At times, meaningful use requirements can seem like busy work blindly focused on attesting for incentive payments, but with increasing frequency, electronic health records are being used in ways that increase the potential of physicians to administer effective treatment.
While there is still a distance to go before EHRs are functioning smoothly across all areas of the health care industry, a recent study by researchers at City of Hope Medical Center in Duarte, Calif., used EHR technologies to identify and screen patients who were at a high risk of developing lung cancer.
Family Practice News reported that Dan J. Raz, M.D., lead author of the study, began by selecting 418 patients whom he reached out to for further testing. While a majority of those initial patients did not participate in the study for financial reasons or disqualification after later screenings deemed them ineligible, the data of 110 patients was entered into an EHR system specifically designed to apply the criteria of early-stage lung cancer to the information.

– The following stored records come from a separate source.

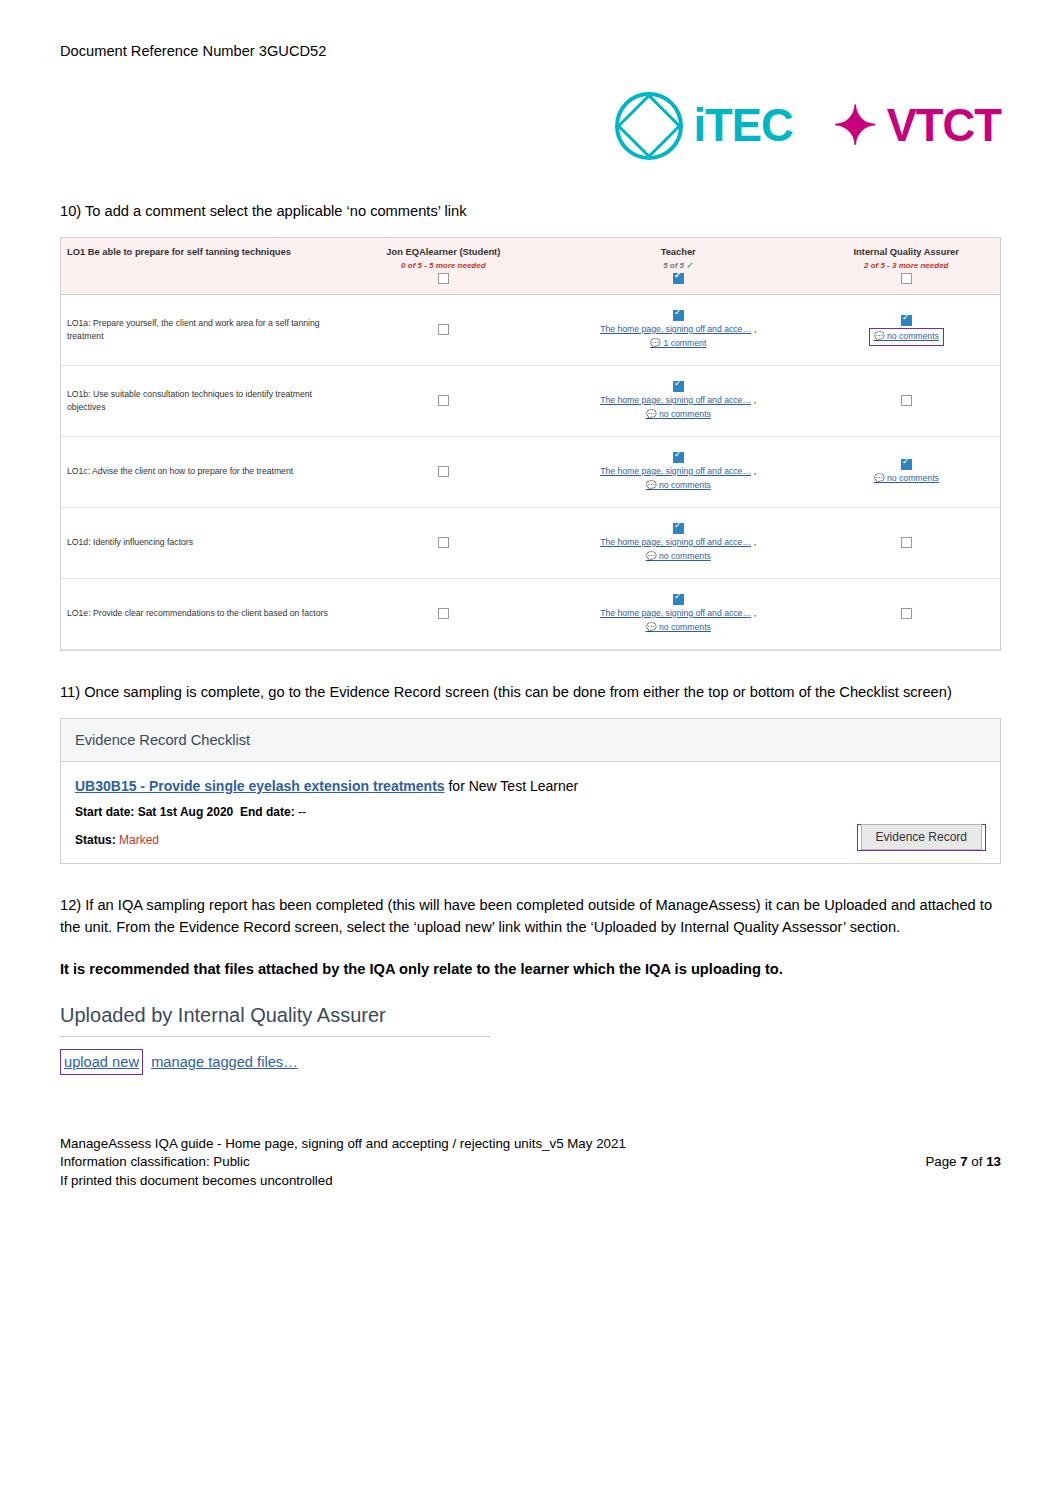Document Reference Number 3GUCD52
iTEC
✦ VTCT
10) To add a comment select the applicable ‘no comments’ link
| LO1 Be able to prepare for self tanning techniques | Jon EQAlearner (Student) 0 of 5 - 5 more needed | Teacher 5 of 5 ✓ | Internal Quality Assurer 2 of 5 - 3 more needed |
| --- | --- | --- | --- |
| LO1a: Prepare yourself, the client and work area for a self tanning treatment | | The home page, signing off and acce… , 💬 1 comment | 💬 no comments |
| LO1b: Use suitable consultation techniques to identify treatment objectives | | The home page, signing off and acce… , 💬 no comments | |
| LO1c: Advise the client on how to prepare for the treatment | | The home page, signing off and acce… , 💬 no comments | 💬 no comments |
| LO1d: Identify influencing factors | | The home page, signing off and acce… , 💬 no comments | |
| LO1e: Provide clear recommendations to the client based on factors | | The home page, signing off and acce… , 💬 no comments | |
11) Once sampling is complete, go to the Evidence Record screen (this can be done from either the top or bottom of the Checklist screen)
Evidence Record Checklist
UB30B15 - Provide single eyelash extension treatments for New Test Learner
Start date: Sat 1st Aug 2020 End date: --
Status: Marked
Evidence Record
12) If an IQA sampling report has been completed (this will have been completed outside of ManageAssess) it can be Uploaded and attached to the unit. From the Evidence Record screen, select the ‘upload new’ link within the ‘Uploaded by Internal Quality Assessor’ section.
It is recommended that files attached by the IQA only relate to the learner which the IQA is uploading to.
Uploaded by Internal Quality Assurer
upload new manage tagged files…
ManageAssess IQA guide - Home page, signing off and accepting / rejecting units_v5 May 2021
Information classification: Public Page 7 of 13
If printed this document becomes uncontrolled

With the help of the EHR's analytical capability, Raz was able to identify three patients with a higher-than-average chance to develop the condition. Upon further testing, those patients were found to be in the early stages of lung cancer and were successfully treated.

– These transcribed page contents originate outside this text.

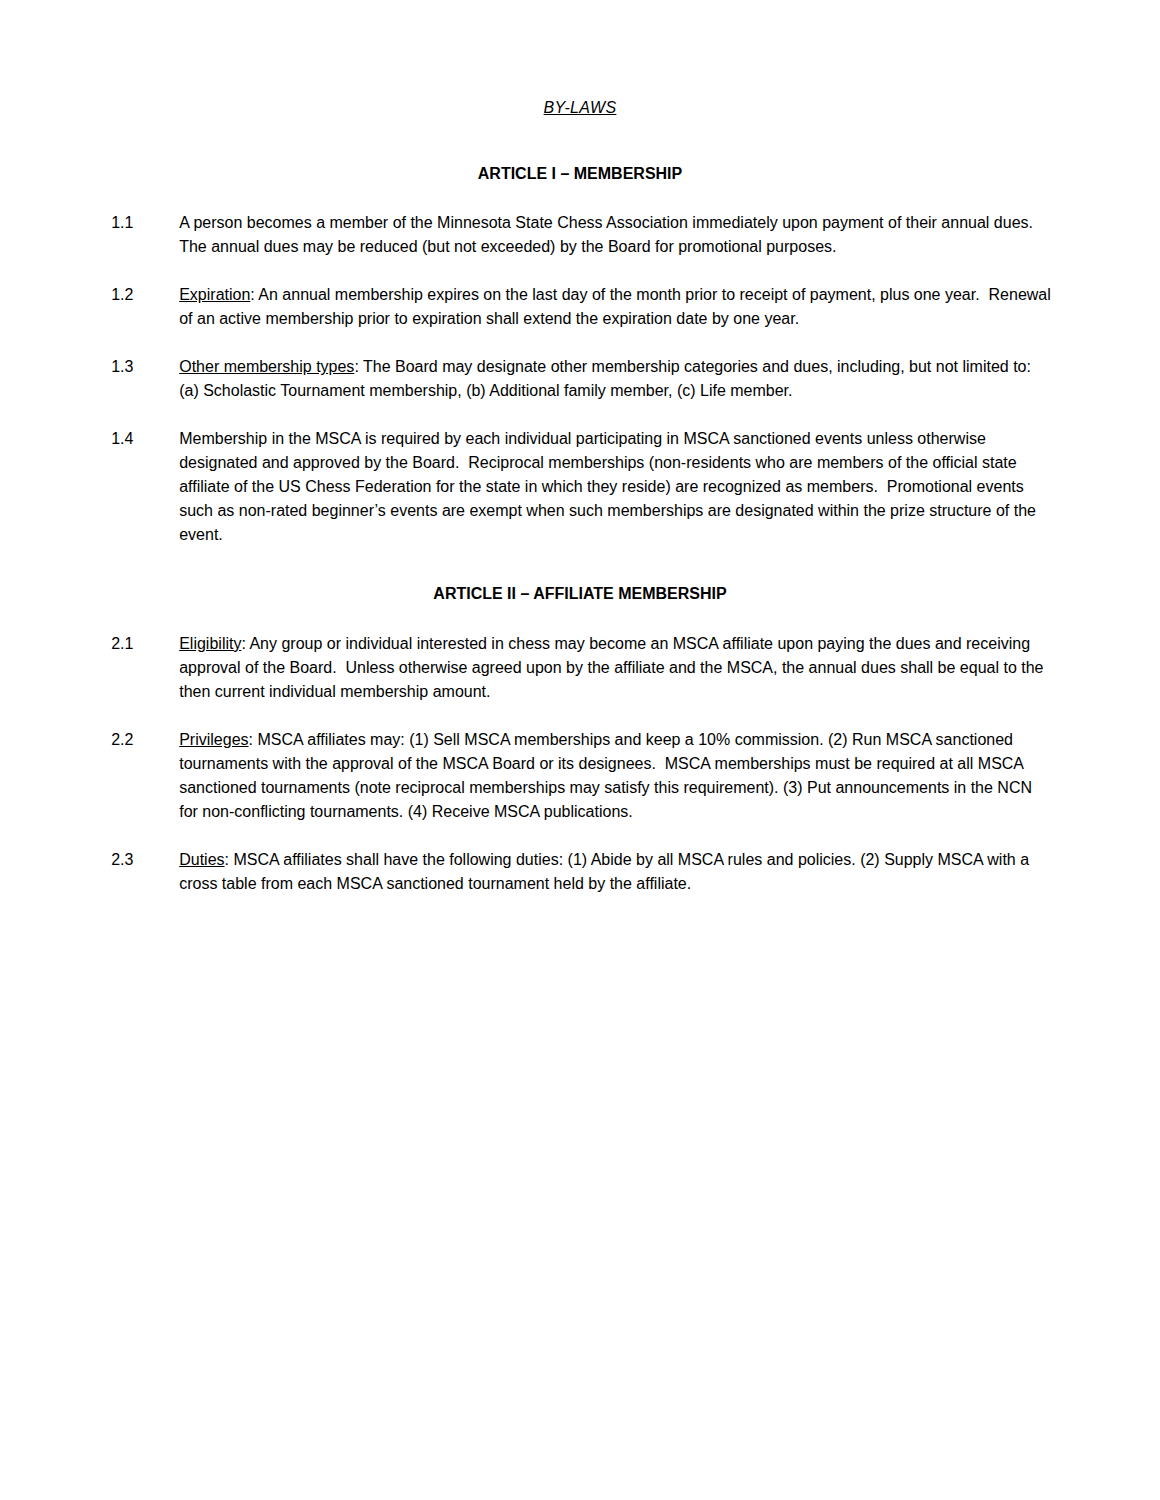BY-LAWS
ARTICLE I – MEMBERSHIP
1.1
A person becomes a member of the Minnesota State Chess Association immediately upon payment of their annual dues. The annual dues may be reduced (but not exceeded) by the Board for promotional purposes.
1.2
Expiration: An annual membership expires on the last day of the month prior to receipt of payment, plus one year. Renewal of an active membership prior to expiration shall extend the expiration date by one year.
1.3
Other membership types: The Board may designate other membership categories and dues, including, but not limited to: (a) Scholastic Tournament membership, (b) Additional family member, (c) Life member.
1.4
Membership in the MSCA is required by each individual participating in MSCA sanctioned events unless otherwise designated and approved by the Board. Reciprocal memberships (non-residents who are members of the official state affiliate of the US Chess Federation for the state in which they reside) are recognized as members. Promotional events such as non-rated beginner’s events are exempt when such memberships are designated within the prize structure of the event.
ARTICLE II – AFFILIATE MEMBERSHIP
2.1
Eligibility: Any group or individual interested in chess may become an MSCA affiliate upon paying the dues and receiving approval of the Board. Unless otherwise agreed upon by the affiliate and the MSCA, the annual dues shall be equal to the then current individual membership amount.
2.2
Privileges: MSCA affiliates may: (1) Sell MSCA memberships and keep a 10% commission. (2) Run MSCA sanctioned tournaments with the approval of the MSCA Board or its designees. MSCA memberships must be required at all MSCA sanctioned tournaments (note reciprocal memberships may satisfy this requirement). (3) Put announcements in the NCN for non-conflicting tournaments. (4) Receive MSCA publications.
2.3
Duties: MSCA affiliates shall have the following duties: (1) Abide by all MSCA rules and policies. (2) Supply MSCA with a cross table from each MSCA sanctioned tournament held by the affiliate.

From the initial screening to the end of treatment, Raz's EHR-assisted process took only seven months, and the input of data into the software took an average of only two minutes per patient.

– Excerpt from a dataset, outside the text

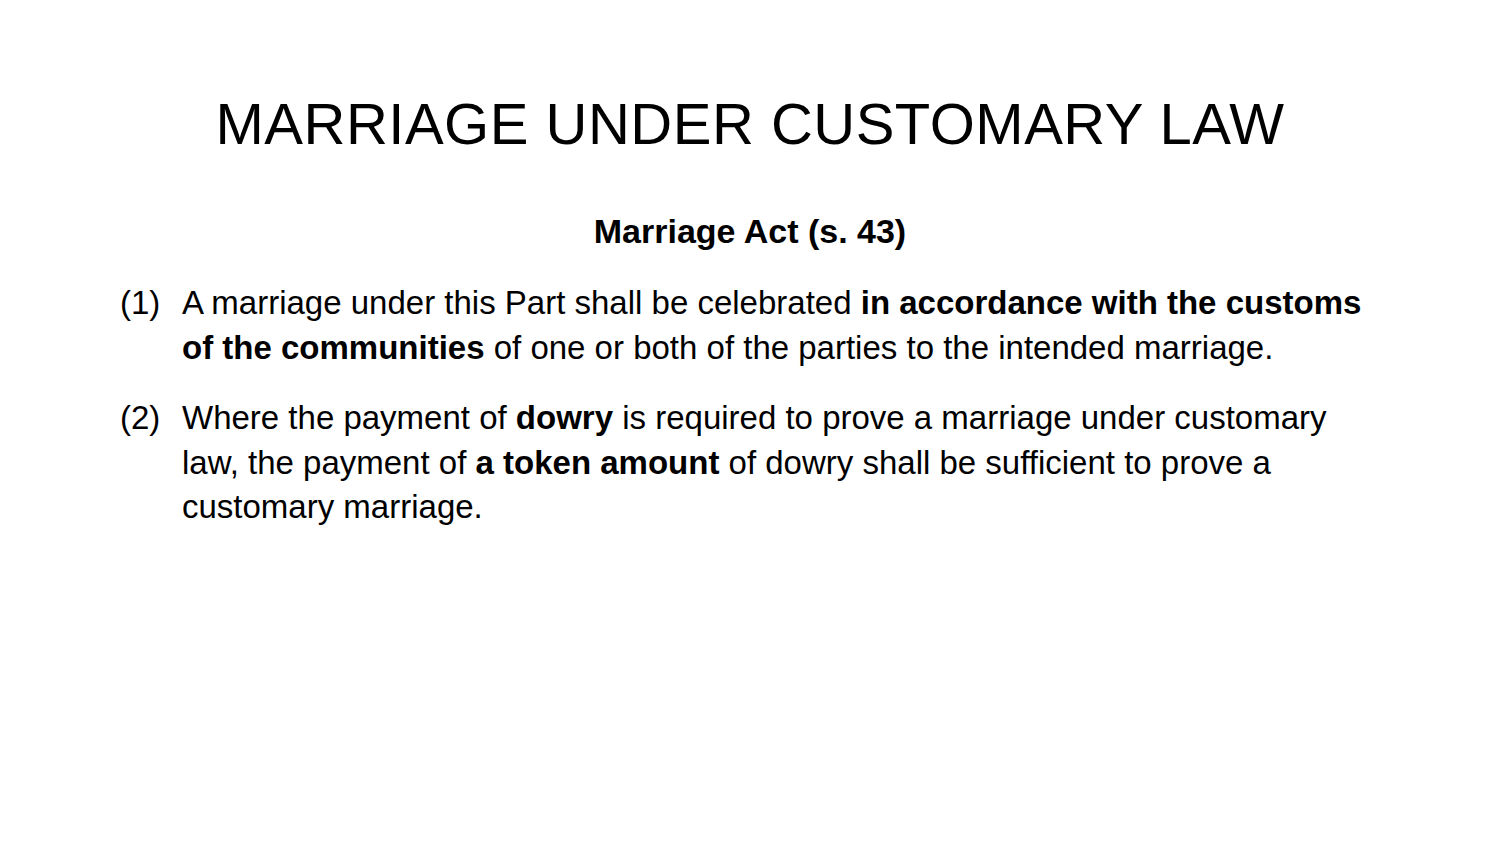MARRIAGE UNDER CUSTOMARY LAW
Marriage Act (s. 43)
(1) A marriage under this Part shall be celebrated in accordance with the customs of the communities of one or both of the parties to the intended marriage.
(2) Where the payment of dowry is required to prove a marriage under customary law, the payment of a token amount of dowry shall be sufficient to prove a customary marriage.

Raz's study epitomizes what government agencies such as the Office of the National Coordinator for Health Information Technology have called the "promise and power" of EHRs in the hands of talented physicians.
"To make good decisions for that person or population that you're serving, you need good information that's not just data that actually can inform your decision-making at the right time," Karen DeSalvo, director of the ONC, told Government Health IT.